1895 Fat transplant surgery is performed in Germany, but the fat is reabsorbed.
1940s Japanese prostitutes, to create curves attractive to US servicemen, are injected with liquid silicone.
1950s Experiments with synthetic sponge implants fail because scientists cannot find a man-made substance that has no side-effects.
1962 Frank Gerow experiments with injectable silicone and colleague Thomas Cronin develops the liquid silicone breast implant.
1963 Cronin makes the implants commercially with Dow Corning, producing a thin-walled silastic capsule filled with a runny silicone gel.
1965 Introduction of the saline implant, a silicone capsule containing saline solution.
Mid-1970s Second-generation implants are developed. With a thinner shell wall and slightly thicker gel, they feel softer but the thinner shell causes problems.
Early 1980s Implants have a stronger silicone shell and thicker gel.

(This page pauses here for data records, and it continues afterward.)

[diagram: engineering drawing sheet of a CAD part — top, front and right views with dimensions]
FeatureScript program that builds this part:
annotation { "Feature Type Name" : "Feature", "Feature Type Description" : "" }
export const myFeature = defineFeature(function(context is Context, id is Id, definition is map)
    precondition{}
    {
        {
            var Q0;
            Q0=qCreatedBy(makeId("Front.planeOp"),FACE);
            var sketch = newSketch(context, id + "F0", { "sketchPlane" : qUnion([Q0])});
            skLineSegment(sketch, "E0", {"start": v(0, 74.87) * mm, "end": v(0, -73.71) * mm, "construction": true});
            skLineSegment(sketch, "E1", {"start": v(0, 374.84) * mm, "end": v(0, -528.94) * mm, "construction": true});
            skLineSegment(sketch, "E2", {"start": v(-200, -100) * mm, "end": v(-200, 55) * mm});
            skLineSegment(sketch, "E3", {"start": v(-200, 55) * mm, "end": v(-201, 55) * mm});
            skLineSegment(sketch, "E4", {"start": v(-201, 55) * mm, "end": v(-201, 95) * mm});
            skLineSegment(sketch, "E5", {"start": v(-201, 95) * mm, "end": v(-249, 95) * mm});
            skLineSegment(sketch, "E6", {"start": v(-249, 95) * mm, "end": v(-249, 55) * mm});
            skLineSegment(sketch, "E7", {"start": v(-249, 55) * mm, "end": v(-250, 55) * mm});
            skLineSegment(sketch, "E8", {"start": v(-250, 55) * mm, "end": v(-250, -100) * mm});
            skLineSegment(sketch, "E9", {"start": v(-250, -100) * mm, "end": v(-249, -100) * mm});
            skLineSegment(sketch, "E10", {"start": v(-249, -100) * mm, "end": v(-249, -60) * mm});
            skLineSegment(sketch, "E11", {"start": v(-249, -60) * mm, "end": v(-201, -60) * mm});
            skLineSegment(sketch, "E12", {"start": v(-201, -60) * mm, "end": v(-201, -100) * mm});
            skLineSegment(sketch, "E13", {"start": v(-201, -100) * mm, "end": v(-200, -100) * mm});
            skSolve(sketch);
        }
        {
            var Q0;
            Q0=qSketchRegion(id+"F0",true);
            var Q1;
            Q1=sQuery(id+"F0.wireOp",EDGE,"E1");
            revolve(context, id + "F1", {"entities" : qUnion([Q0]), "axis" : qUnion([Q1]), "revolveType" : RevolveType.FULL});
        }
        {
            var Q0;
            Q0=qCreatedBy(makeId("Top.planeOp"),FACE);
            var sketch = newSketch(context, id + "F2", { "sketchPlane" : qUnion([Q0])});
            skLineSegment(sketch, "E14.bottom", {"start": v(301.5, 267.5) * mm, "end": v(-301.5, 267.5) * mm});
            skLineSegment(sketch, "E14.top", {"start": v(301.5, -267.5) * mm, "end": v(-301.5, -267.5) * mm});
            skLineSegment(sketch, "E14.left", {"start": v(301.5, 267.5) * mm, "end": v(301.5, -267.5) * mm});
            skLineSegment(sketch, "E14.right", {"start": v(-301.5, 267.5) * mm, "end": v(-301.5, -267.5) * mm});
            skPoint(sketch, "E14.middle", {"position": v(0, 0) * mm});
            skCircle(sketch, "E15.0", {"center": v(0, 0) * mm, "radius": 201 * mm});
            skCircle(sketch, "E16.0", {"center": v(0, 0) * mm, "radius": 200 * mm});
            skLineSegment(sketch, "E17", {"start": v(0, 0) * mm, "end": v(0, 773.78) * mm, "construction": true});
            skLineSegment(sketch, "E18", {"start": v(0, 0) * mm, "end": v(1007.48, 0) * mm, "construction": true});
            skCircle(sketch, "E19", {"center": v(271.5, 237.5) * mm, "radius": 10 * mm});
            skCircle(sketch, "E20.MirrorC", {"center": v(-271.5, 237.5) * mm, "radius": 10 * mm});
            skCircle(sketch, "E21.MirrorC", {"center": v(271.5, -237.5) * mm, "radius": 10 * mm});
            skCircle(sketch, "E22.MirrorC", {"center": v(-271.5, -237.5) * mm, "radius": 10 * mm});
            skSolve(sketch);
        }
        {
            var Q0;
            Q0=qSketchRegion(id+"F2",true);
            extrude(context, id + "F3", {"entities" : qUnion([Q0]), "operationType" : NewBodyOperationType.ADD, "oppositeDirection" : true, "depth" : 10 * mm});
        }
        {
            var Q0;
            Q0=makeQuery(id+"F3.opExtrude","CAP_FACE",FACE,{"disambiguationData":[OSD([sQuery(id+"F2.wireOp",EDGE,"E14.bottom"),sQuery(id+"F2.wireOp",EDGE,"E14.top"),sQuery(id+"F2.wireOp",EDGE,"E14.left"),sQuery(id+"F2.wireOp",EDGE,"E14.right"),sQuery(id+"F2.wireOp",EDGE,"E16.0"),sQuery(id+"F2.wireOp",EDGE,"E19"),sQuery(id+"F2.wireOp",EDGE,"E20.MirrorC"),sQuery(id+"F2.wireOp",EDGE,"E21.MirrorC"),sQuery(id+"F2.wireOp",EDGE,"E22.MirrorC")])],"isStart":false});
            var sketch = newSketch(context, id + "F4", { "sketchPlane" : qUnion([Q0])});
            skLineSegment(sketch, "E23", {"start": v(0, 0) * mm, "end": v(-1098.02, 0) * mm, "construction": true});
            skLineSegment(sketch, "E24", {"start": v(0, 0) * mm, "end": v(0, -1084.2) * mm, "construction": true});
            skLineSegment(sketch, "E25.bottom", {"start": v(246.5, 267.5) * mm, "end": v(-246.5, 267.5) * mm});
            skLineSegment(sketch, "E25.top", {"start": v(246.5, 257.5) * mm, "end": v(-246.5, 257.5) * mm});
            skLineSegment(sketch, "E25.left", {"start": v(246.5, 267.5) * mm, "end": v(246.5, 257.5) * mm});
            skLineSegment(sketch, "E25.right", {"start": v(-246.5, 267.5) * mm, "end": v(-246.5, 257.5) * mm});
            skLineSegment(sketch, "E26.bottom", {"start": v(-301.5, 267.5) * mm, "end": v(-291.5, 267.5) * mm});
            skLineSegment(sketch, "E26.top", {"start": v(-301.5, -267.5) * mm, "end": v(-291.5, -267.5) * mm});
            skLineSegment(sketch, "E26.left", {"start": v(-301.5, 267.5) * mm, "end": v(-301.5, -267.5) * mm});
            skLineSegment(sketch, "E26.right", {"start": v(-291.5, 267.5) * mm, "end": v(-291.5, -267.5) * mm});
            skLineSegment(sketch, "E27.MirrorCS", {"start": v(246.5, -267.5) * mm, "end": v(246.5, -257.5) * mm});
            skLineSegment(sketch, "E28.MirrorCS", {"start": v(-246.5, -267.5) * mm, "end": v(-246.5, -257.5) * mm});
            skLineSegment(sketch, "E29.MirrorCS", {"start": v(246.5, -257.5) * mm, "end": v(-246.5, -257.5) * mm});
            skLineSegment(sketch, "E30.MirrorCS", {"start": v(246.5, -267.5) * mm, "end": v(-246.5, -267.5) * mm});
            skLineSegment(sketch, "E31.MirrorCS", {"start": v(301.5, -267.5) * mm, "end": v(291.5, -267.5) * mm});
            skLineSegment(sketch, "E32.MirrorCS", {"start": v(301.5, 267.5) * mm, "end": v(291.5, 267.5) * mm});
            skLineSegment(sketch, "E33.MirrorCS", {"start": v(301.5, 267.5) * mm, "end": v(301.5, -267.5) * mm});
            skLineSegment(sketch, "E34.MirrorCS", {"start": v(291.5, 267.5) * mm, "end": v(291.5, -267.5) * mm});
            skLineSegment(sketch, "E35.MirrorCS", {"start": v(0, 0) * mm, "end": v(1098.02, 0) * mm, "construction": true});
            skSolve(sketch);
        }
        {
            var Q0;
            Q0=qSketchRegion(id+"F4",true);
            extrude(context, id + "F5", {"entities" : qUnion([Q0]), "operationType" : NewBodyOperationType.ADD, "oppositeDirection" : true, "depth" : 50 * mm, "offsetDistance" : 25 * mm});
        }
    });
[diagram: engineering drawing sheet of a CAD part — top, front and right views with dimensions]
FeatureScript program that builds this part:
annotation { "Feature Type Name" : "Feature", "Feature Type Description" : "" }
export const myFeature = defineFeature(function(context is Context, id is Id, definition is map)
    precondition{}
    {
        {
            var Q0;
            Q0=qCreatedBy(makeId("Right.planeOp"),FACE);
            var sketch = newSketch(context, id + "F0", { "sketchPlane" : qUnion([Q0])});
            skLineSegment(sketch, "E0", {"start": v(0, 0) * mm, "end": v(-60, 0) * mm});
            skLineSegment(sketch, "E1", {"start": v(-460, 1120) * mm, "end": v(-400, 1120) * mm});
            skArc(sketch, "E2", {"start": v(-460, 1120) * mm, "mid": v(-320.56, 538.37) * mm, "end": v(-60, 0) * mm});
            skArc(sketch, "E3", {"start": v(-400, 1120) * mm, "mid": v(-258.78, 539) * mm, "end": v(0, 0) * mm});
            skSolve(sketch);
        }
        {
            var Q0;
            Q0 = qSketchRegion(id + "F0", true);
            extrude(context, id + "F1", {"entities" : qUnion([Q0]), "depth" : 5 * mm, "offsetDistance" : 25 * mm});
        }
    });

1988-1991 US medical regulator (FDA) is notified of problems with early-generation implants.
Early 1990s Fourth-generation implants introduced. They are rounded and contain a more cohesive silicone gel.
1992 FDA imposes moratorium on silicone-gel breast implants.
1993 Fifth-generation implants developed, tear-drop shaped and in high cohesive form.
1994 Plaintiffs win global settlement of $3.5 billion from implant makers. Dow Corning goes into chapter 11 bankruptcy.
2006 FDA lifts its restrictions after studies show no link between silicone breast implants and adverse health affects.